Talking to newsmen on Friday, he pointed out that a flawed privatisation policy of the previous government has effectively stopped foreign direct investment in green projects in the country.
All foreign investors are eyeing public sector companies at throw-away prices, he said adding that the investors practice the method to squeeze out profits without going through the hassle of planning and developing a project and then wait for two-three years before going into profit.
During the past 18 years, he said, the government has privatised national assets worth Rs 476 billion. Out of these, major profit-making enterprises have been sold to foreign buyers. These companies include Pakistan Telecommunications Company (Ptcl) sold to Etisalat for Rs 156.32 billion (since the payment was in dollars as on July 5 and full payment has not yet been received, the amount would exceed in rupee).
Other enterprises are Kot Addu Power Company (Kapco) for Rs 11 billion and Habib Bank for Rs 22.4 billion. Khan further said that foreign investors did buy some banks and other companies that were revamped and were on the verge of turnaround like the United Bank and Bank Alfalah.
In fact, a local bank was the highest bidder of the UBL, but the then government rejected its bid and resorted to a non-transparent method for its sale to a foreign buyer. He stated that there was no need to hand over liquefied petroleum gas businesses of Sui Southern Gas Company (SSGC) and Sui Northern Gas Pipelines Ltd (SNGPL) to foreign oil companies.
These could have been handed over to domestic investors through better marketing, convincing and awareness. The PDP Chief further pointed out that outflow of huge capital during the past one decade, shows that local investors have money but they do not have confidence in their government. Foreign investment is fully protected, while local investors are prone to blackmailing by the authorities.
The argument that foreign investors bring in better technology or boost productivity has been proved wrong, if the performance of companies acquired by foreign investors or local entrepreneurs is compared. 'The Allied Bank has made all its branches online much earlier than the banks taken over by foreign investors.

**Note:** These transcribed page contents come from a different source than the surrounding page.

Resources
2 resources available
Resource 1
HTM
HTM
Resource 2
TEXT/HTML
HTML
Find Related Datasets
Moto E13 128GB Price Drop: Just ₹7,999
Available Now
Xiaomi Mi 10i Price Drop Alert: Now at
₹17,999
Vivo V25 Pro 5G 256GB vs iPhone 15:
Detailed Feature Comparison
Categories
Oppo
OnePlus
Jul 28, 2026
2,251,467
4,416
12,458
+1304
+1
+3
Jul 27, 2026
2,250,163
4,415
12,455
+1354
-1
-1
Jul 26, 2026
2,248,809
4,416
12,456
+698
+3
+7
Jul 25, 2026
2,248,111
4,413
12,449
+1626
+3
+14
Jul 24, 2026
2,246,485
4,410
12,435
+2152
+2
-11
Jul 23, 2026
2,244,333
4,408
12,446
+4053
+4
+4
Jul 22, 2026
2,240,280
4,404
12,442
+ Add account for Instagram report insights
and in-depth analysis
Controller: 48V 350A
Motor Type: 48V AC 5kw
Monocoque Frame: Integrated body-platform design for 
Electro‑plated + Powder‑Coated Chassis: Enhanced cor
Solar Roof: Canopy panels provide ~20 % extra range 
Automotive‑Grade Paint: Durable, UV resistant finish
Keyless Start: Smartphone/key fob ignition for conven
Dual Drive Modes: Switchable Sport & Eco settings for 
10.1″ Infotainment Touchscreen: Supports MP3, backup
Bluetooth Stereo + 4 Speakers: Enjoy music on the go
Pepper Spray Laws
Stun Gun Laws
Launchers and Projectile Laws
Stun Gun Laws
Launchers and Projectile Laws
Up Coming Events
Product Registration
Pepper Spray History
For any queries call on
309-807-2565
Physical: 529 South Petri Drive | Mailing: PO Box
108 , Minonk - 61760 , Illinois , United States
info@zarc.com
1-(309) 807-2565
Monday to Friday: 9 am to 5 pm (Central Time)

MCB Bank has made handsome progress after being handed over to a local investor,' he said.
Further, Al-Ghazi Tractor was acquired by a foreign investor and Millet Tractor was taken over by the Employees Management Group. The performance of both companies is open to all and there is no doubt that Al-Ghazi has made good progress, but Millat too has taken equivalent or better leaps. The cement sector acquired mostly by local investors has reached new heights and is on way to become a major source of bringing in foreign exchange in coming years, he claimed.
According to the experts, public sector companies earmarked for privatisation still include lucrative profit-making enterprises like Oil and Gas Development Company, Pakistan Petroleum Ltd, Pakistan State Oil, SNGPL and SSGC.
Though share prices of all these companies have declined to unrealistically low levels, these companies are performing excellently. It would be a folly, to privatise these companies until their share prices in stock markets, rebound to actual values, Khan warned.
Furthermore, 'The foreign investors would willingly take over these companies at current low values and local investors would also take a keen interest,' the experts said adding that it would be a crime to hand over these high profit-making firms to foreigners.